▶ [WHAT THE TASK ASKS] Starting at the line with "(155, 477) none -> [132,767,176,781] // TBA" and going on through the line with "(315, 575) none", reproduce each line in the records below exactly and nothing more.

Dataset entries:

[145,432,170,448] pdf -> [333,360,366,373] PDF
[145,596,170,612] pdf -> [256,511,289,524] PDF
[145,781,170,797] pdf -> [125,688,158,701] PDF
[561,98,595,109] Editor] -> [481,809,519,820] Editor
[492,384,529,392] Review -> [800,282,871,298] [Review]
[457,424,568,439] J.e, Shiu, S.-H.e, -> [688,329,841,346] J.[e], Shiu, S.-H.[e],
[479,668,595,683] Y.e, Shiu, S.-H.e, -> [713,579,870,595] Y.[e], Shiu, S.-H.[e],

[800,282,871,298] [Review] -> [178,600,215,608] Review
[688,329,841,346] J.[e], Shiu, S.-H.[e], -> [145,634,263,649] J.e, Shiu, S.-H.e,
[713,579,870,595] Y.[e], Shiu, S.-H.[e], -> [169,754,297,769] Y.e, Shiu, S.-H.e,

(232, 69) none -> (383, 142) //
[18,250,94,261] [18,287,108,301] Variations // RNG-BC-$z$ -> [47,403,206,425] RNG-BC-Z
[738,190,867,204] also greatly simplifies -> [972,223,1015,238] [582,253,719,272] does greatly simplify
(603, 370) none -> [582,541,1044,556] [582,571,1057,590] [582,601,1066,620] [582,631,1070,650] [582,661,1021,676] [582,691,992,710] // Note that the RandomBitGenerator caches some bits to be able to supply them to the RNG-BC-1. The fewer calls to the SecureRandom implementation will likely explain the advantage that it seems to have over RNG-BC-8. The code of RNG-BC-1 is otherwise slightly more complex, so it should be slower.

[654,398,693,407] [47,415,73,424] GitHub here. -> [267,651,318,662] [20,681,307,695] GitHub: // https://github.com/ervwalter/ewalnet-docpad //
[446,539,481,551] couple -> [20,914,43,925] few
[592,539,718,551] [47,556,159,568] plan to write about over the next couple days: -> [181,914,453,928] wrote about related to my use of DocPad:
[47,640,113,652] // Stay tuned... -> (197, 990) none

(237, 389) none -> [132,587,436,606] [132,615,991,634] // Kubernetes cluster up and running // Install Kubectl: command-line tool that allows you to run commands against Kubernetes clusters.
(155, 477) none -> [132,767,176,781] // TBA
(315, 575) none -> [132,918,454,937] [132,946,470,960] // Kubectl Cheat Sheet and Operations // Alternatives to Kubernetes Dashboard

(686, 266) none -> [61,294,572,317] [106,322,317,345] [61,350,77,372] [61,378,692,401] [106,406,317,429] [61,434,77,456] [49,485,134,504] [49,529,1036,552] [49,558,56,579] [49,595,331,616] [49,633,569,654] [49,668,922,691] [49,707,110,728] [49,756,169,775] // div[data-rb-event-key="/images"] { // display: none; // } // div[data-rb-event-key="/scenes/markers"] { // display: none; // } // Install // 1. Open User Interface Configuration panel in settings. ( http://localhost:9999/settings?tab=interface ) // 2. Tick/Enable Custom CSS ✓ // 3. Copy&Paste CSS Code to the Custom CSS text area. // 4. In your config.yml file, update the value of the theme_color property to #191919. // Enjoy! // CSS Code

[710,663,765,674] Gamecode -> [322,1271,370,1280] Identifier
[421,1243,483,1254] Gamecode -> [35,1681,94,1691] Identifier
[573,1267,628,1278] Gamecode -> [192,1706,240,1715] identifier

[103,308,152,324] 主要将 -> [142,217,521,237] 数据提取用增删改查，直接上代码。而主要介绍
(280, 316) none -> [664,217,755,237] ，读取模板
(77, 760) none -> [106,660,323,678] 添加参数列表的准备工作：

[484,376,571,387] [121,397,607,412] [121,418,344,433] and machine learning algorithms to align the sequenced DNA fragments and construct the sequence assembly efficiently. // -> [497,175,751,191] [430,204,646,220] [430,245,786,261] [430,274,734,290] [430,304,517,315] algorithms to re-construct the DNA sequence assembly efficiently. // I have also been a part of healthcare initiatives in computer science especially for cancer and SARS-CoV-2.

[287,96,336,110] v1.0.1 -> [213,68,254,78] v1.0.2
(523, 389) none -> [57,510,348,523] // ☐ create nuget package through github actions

▶ [COMPLETED TASK]
(155, 477) none -> [132,767,176,781] // TBA
(315, 575) none -> [132,918,454,937] [132,946,470,960] // Kubectl Cheat Sheet and Operations // Alternatives to Kubernetes Dashboard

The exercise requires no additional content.